--- EXTRACT ---

But experts say that ship has sailed for Big Tech, noting that internet regulators seem more determined than ever to push through the bans despite what platforms say or do.
With strong public support for intervention against the threat of online harms especially against children, governments are willing to absorb criticism on feasibility, privacy and civil liberties, rather than be accused of inaction, the analysts add.
While tech firms can highlight how they are already protecting children on their respective platforms, the debate has moved beyond safety tools to whether they can demonstrate systemic and enforceable measures, the experts tell CNA.
“Social media platforms can (roll out features that may) reduce some regulatory pressure, but they are unlikely to reverse the current policy momentum through product tweaks alone,” said Galvin Lee, a marketing and economics lecturer at Taylor’s College in Malaysia.
The momentum in the region is palpable.
On Dec 10 last year, Australia became the first country to ban social media for children under 16, blocking access to platforms including TikTok, Alphabet's YouTube and Meta's Instagram and Facebook.
Since the landmark ban, regulators across Southeast Asia, Europe, in Brazil and in a handful of states in the United States are moving to study or emulate it.
Southeast Asian countries’ stance
On Mar 11, Indonesia acknowledged that its plan to ban social media for under-16s from Mar 28 was a “major task” given the sheer number of children in the country, but insisted it was necessary to safeguard them in the digital space.

--- GIVEN ENTRIES ---

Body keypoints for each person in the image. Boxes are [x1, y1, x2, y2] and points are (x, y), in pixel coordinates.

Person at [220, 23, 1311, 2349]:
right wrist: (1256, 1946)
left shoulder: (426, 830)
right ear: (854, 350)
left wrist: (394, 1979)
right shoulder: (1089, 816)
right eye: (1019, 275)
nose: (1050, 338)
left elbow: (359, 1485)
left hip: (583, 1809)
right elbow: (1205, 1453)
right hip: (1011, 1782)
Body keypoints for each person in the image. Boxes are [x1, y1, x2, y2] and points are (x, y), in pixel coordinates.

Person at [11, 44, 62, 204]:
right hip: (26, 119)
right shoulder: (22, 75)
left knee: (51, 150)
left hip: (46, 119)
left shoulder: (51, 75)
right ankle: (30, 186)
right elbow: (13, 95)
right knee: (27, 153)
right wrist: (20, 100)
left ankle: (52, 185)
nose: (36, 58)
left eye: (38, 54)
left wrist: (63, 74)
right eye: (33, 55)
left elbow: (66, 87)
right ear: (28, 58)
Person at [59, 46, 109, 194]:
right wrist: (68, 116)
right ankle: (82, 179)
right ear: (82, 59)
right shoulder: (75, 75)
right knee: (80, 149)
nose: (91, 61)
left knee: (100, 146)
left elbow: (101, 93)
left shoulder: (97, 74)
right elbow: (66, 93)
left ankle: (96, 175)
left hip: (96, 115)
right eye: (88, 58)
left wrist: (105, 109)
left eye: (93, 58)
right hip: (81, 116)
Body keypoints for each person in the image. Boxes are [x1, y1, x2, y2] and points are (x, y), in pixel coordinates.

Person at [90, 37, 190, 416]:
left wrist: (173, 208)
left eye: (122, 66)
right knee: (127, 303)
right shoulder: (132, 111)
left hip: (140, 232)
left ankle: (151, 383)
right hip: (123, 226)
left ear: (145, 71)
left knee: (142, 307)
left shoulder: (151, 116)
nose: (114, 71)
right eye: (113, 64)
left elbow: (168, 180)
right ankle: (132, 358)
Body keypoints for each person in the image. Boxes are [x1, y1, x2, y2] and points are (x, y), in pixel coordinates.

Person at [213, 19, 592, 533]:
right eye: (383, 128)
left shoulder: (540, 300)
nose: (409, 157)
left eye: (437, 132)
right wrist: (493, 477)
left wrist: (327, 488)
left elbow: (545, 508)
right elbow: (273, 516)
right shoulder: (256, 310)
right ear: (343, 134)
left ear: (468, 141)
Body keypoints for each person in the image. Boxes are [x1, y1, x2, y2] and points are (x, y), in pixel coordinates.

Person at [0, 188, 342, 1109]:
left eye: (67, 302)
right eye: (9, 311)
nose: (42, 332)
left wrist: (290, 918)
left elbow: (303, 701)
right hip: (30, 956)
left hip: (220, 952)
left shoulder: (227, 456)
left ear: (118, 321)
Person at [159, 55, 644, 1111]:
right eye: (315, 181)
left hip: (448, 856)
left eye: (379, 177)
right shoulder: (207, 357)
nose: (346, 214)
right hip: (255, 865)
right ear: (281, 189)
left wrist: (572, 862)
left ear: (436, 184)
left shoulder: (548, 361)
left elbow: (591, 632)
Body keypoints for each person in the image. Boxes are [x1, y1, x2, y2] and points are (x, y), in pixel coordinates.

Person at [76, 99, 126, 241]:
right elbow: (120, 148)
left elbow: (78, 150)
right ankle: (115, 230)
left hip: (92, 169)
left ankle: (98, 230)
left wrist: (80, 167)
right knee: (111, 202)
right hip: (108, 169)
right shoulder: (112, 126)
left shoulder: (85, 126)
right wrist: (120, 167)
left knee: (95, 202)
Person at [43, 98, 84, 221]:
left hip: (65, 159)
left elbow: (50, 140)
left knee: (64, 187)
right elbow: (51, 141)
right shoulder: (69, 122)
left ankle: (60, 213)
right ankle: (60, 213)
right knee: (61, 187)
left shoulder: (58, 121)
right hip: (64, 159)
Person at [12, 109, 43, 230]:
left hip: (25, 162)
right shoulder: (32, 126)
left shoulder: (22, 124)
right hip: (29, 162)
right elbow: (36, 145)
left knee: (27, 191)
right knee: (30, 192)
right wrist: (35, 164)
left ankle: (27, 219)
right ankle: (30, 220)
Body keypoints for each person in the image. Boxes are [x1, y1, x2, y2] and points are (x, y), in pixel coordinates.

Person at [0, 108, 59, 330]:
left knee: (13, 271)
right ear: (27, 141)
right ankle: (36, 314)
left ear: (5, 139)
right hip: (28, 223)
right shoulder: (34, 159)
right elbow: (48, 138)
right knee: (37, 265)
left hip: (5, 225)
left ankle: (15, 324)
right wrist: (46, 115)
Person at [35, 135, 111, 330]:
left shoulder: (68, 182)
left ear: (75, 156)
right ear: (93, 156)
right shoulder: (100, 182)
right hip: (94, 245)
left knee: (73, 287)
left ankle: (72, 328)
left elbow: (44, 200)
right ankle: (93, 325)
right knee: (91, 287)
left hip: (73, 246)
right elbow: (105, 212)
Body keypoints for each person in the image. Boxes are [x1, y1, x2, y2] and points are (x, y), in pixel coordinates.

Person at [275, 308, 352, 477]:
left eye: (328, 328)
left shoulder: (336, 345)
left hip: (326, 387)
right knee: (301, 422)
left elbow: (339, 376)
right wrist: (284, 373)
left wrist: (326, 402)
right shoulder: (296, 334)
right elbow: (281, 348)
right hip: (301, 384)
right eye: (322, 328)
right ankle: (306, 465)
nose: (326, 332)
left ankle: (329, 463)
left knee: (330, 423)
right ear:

---

- [EXERCISE REQUIREMENTS]:
#1 Copy the passage on social media bans word for word from "But experts say" to "platforms say or do.".
#2 Name every social media platform that the passage on social media bans mentions by name.

- [EXERCISE RESPONSES]:
#1
But experts say that ship has sailed for Big Tech, noting that internet regulators seem more determined than ever to push through the bans despite what platforms say or do.

#2 TikTok, YouTube, Instagram, Facebook